New Last Call: 'Tags for Identifying Languages' to BCP

Peter Constable petercon at
Tue Dec 14 00:34:12 CET 2004

Bruce Lilly has posted comments on the IETF list in response to the
last-call announcement for a proposed revision to RFC 3066. His comments
were generally negative, raising a number of concerns. I and others
involved in preparation of the revision have discussed Bruce's concerns
with him, but they were not made available on the IETF list since those
of us other than Bruce were not subscribed to this list. I wish to
briefly summarize the outcome of that discussion for the benefit of
people here.


Some of Bruce's comments were purely editorial (e.g. formatting of
draft); I will not review those.


Bruce's substantive concerns were:


-         Accessibility of source ISO standards was referred to in the
announcment as a major reason for the proposed revision, but
accessibility has not been a problem in his experience.


-         RFC directed users to source ISO standards; the proposed
revision would establish a registry that includes all ISO identifiers
considered valid for use in language tags, but the documentation for
those identifiers in this registry does not include both English and
French language / country names. 


-         The proposed revision makes referene to ISO 8601 time/date
format being used in the registry, which is a complex and
not-readily-available specification.


-         The ABNF used in the proposed draft permits many strings that
do not conform with RFC 3066.


-         The proposed revision imposes no bounds on the length of tags
(same as RFC 3066), and does not require registration of complete tags
(different from RFC 3066).


-         The lack of an "Internationalization considerations" section
as recommended by RFC 2277 (a.k.a. BCP 18).


As a result of Bruce's comments, those of us contributing to the
development of this revision have suggested certain revisions to which
the authors have indicated openness. As I will explain, these revisions
would provide clarification on various matters, but would not constitute
technical changes in the draft.


1. Re accessibility: it was pointed out that the draft itself does not
identify accessibility of source ISO standards as one of the primary
reasons for the revision. There are some minor accessibility concerns
having to do with uncertainty of the on-going availability to the
relevant ISO code tables, and to change histories for each of the
relevant ISO standards. The proposed changes to the language-tag
registry address these concerns, though there were bigger reasons for
the proposed registry changes, particularly having to do with stability.



2. Re the lack of French descriptions in the registry: it was pointed
out that the registry defined by RFC 3066 did not include French
descriptions, and that the revised registry is not intended to replace
the source ISO standards or make them irrelevant. The meaning of IDs
would still be established from the ISO standards from which they were
drawn, and the proposed revision would continue to make reference to
them. As a result of Bruce's comments, it was suggested that wording be
revised in the draft to make this relationship clearer.

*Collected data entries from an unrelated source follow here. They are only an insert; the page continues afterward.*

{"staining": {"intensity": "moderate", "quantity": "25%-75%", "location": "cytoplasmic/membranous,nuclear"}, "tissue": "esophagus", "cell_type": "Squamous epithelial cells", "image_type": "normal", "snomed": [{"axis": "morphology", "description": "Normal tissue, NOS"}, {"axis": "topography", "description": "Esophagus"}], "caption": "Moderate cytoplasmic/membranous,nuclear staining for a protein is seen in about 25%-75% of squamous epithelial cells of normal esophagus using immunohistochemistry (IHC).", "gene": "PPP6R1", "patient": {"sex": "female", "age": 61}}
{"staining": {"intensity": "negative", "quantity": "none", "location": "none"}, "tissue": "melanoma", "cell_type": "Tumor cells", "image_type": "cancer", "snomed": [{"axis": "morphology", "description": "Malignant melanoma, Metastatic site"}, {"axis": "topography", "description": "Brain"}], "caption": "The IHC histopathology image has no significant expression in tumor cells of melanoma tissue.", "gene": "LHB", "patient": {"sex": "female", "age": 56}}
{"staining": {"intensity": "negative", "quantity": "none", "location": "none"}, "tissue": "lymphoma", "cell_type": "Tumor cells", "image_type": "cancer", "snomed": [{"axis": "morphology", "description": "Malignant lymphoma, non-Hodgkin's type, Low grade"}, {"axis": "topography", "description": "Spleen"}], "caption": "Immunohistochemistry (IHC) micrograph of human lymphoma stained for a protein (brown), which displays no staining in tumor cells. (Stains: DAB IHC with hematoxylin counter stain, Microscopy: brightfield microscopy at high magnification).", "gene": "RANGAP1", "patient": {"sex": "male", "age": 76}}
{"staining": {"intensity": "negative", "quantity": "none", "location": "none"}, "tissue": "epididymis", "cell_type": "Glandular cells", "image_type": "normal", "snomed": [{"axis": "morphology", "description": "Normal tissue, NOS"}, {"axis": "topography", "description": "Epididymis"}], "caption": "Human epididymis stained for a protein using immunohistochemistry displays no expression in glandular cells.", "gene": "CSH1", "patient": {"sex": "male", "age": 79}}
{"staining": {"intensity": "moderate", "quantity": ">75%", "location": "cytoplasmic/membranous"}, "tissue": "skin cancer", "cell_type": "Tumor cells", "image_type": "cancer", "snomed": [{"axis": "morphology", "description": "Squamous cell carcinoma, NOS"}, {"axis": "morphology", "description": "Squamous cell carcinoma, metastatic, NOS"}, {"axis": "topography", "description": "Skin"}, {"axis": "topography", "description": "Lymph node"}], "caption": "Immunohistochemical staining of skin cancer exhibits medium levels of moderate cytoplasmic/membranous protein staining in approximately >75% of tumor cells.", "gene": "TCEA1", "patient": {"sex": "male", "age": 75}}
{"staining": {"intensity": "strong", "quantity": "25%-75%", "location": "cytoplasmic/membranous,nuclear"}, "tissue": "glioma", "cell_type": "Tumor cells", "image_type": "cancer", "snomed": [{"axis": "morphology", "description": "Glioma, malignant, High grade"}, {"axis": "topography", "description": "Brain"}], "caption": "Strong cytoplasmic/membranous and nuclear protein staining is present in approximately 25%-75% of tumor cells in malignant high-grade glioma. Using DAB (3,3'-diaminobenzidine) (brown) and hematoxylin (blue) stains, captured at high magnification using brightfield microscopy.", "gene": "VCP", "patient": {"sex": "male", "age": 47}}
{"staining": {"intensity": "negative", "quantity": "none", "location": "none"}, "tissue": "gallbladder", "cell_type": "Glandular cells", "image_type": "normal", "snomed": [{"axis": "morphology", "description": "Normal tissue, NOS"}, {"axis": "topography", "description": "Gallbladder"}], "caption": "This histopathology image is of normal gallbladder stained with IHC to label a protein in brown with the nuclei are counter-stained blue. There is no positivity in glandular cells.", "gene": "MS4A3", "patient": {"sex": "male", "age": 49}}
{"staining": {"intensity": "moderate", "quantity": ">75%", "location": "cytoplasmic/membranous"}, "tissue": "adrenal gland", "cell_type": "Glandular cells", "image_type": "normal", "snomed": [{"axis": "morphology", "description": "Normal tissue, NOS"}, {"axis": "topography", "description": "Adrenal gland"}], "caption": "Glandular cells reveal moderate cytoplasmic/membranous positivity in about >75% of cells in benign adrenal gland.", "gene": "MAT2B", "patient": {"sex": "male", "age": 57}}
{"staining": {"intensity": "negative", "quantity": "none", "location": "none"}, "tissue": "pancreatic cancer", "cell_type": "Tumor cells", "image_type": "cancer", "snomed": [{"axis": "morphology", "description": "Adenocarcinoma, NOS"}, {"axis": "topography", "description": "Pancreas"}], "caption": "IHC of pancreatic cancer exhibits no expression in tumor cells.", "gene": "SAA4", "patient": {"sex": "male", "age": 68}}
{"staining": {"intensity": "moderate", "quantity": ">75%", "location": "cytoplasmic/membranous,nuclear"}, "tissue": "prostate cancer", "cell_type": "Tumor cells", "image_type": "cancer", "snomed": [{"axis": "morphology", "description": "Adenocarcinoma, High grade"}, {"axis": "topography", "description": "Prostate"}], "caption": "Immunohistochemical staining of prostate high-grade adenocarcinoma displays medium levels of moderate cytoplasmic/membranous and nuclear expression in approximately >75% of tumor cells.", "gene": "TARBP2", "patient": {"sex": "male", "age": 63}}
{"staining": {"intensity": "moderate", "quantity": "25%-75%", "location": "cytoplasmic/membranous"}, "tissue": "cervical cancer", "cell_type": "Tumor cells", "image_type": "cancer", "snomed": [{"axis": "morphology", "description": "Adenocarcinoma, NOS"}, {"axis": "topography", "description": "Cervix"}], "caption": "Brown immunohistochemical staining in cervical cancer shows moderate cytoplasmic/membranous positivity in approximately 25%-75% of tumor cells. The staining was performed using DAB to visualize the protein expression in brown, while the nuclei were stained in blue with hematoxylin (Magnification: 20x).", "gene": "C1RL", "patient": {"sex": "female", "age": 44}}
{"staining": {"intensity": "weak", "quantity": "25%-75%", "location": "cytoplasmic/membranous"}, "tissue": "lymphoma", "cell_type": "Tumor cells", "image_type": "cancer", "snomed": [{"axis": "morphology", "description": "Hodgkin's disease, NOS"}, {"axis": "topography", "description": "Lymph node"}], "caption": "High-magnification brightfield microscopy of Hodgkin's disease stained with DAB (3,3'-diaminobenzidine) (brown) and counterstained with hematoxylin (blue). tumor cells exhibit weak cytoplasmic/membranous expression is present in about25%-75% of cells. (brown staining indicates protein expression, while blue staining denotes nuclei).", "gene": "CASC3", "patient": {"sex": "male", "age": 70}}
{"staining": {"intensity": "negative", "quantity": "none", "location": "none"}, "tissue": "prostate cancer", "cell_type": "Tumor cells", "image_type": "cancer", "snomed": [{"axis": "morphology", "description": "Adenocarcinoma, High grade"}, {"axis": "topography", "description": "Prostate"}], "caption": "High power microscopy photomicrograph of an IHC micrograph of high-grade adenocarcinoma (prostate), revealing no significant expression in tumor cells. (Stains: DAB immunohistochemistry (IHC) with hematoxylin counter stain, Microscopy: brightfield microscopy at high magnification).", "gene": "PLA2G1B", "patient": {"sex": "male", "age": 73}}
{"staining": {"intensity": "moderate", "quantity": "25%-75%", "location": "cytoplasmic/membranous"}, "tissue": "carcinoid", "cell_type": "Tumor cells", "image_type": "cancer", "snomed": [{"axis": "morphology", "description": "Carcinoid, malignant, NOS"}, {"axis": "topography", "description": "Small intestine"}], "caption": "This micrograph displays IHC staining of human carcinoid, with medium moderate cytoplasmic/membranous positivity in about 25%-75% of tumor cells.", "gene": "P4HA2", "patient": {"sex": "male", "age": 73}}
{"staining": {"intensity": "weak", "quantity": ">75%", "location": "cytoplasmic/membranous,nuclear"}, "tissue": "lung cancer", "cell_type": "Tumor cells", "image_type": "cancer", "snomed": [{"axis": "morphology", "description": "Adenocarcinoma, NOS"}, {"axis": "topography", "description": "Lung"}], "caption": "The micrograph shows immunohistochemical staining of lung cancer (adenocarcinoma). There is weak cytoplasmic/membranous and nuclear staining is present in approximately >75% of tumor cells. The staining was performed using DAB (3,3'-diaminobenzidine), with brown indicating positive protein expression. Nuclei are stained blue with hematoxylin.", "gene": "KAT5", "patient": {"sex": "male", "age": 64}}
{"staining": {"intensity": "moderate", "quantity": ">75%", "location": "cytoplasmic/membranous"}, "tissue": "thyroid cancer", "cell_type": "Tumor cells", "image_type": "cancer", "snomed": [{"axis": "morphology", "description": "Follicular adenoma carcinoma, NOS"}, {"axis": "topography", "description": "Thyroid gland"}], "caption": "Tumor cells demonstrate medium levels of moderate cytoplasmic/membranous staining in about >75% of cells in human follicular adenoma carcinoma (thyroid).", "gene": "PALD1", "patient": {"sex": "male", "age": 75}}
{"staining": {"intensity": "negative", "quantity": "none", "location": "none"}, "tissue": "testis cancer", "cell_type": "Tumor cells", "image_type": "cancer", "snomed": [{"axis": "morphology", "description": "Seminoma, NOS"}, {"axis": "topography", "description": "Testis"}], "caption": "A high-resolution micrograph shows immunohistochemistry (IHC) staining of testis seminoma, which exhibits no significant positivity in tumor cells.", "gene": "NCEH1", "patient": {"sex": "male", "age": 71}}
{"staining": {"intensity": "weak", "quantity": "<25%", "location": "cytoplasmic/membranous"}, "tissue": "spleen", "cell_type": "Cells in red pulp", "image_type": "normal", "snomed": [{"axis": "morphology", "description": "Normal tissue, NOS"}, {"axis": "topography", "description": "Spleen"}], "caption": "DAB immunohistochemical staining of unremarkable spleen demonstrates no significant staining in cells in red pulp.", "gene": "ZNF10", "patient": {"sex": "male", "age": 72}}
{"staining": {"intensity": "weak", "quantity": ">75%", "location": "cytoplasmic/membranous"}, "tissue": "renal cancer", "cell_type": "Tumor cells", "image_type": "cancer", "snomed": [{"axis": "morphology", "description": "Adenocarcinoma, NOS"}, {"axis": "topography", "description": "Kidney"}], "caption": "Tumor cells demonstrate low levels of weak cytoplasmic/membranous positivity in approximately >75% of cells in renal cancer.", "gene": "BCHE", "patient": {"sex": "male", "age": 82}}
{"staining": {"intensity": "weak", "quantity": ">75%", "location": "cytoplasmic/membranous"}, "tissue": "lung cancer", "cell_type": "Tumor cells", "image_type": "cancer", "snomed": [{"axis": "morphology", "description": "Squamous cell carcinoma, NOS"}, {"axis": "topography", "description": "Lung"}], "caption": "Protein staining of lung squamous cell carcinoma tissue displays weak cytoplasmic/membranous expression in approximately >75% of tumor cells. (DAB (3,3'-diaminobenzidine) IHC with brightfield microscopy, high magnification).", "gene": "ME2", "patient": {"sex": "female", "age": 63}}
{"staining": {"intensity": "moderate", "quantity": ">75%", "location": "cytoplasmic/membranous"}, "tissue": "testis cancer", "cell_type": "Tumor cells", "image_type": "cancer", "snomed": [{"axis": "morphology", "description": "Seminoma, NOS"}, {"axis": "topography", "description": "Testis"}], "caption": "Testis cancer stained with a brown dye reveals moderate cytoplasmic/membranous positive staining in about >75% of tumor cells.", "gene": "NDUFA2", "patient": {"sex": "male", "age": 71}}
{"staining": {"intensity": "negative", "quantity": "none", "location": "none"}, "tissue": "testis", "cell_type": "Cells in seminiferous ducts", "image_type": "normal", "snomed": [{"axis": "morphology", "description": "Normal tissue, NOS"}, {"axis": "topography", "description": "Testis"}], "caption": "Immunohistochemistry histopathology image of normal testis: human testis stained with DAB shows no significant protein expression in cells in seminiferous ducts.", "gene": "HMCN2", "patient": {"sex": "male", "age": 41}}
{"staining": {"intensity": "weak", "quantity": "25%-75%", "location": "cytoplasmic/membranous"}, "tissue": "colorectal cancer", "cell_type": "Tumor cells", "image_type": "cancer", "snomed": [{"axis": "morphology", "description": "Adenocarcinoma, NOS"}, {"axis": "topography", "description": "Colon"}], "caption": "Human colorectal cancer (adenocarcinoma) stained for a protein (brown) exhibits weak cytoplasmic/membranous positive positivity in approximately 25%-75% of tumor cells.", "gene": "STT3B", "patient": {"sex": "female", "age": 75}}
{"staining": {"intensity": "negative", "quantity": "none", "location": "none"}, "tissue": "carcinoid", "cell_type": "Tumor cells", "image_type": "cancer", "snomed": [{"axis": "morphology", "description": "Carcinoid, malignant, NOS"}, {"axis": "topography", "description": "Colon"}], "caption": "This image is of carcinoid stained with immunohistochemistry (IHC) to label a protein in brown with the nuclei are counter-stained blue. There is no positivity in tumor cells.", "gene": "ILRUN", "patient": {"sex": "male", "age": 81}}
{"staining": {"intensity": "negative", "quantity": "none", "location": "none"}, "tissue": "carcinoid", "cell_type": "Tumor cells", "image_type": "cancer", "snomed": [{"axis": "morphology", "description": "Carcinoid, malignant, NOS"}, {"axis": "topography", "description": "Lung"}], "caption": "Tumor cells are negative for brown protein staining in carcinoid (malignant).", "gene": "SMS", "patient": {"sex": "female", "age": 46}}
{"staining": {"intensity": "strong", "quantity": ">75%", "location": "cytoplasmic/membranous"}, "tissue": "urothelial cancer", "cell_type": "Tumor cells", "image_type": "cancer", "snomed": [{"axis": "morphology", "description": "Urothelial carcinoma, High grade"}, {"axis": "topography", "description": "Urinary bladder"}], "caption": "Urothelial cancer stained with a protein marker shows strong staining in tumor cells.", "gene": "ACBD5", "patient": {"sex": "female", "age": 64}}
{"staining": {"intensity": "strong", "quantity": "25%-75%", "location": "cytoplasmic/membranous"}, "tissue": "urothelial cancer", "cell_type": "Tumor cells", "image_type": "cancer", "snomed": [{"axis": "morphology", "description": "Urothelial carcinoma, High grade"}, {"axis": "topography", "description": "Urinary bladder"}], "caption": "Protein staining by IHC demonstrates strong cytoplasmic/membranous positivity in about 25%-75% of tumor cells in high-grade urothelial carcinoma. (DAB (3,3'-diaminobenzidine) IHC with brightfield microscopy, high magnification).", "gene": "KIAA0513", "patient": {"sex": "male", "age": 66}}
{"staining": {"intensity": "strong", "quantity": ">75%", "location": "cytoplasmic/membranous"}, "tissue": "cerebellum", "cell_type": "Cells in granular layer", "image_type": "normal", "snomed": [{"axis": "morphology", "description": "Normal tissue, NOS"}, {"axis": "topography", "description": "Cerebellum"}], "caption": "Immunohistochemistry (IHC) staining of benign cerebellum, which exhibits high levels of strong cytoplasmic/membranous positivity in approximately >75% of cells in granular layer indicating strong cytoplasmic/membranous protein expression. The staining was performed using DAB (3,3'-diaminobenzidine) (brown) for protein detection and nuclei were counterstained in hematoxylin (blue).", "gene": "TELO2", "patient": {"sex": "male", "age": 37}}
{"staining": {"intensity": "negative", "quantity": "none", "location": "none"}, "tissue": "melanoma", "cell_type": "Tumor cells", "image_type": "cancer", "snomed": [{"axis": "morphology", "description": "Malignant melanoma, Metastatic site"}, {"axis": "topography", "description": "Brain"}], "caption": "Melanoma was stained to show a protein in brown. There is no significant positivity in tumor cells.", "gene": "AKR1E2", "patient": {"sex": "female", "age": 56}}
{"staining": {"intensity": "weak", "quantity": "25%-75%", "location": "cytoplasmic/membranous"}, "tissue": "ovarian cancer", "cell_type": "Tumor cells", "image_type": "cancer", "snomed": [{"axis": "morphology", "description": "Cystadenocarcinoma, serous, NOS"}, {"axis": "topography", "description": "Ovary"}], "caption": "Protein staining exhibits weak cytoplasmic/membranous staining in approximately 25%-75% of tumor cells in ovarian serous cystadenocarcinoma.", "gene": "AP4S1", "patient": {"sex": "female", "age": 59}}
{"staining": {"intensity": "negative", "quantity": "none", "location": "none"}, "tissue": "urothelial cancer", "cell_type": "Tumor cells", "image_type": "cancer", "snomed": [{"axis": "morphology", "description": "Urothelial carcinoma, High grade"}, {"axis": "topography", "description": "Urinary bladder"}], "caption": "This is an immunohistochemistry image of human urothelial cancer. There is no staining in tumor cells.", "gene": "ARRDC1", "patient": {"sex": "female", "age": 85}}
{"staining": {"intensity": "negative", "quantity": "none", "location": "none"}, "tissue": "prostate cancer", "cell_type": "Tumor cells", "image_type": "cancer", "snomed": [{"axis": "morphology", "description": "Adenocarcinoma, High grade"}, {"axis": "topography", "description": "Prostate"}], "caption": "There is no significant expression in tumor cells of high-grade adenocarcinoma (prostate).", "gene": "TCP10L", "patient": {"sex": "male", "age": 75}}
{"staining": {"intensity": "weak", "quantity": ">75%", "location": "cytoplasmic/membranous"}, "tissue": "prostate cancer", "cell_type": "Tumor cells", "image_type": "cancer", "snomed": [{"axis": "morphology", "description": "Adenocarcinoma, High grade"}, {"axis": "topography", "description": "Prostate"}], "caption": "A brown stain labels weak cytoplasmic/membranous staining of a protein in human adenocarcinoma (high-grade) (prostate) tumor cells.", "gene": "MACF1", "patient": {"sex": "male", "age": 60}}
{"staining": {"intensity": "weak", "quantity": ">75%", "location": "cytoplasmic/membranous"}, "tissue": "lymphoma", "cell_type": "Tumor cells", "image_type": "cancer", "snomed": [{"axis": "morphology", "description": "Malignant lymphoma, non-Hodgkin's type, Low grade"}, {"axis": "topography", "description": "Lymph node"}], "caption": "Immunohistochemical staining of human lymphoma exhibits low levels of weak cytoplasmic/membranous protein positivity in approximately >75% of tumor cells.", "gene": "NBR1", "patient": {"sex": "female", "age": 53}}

3. Re ISO 8601 time/date format: What is used in the registry is dates
expressed in the format "YYYY-MM-DD". It was agreed that it would be
better to identify the format precisely rather than make the generic
reference to ISO 8601.



4. Re the less restrictive ABNF: the one place that had less restrictive
syntax was a production rule that was subject to additional strict
constraints, namely that only certain pre-existing tags registered under
RFC 3066 could fall under that production. A change to the ABNF has been
suggested that would make the ABNF at that point consistent with the
ABNF for RFC 3066. This does not constitute a change having any
technical consequence as there is no resulting change in the set of
valid tags.



5. Re upper bounds on length of tags: It was pointed out that
private-use tags for both RFC 3066 and the proposed revision have no
bounds on their length. The greater concern was for non-private-use
tags. For these, it was pointed out that RFC 3066 also imposes no bounds
on length. Admittedly, though, there is a difference because RFC 3066
requires registration of complete tags, so one can determine at any time
what is the longest valid tag that may be encountered, whereas the
proposed revision requires registration of sub-tags which can then be
combined productively, and one cannot predict with certainty what
combinations may be used. (This, IMO, is the most significant of the
concerns Bruce raised.)


While the proposed revision allows productive combinations of registered
sub-tags, there are some limits on how combinations can be made, as
specified by the ABNF. The ABNF does allow unlimited numbers of certain
elements - specifically three. 


One of these ('extlang') is defined by the ABNF in anticipation of
possible future extension of the language tag specification to
incorporate mechanisms expected in a new part to ISO 639 that is in
preparation, but is not made avaialble for use at this time. 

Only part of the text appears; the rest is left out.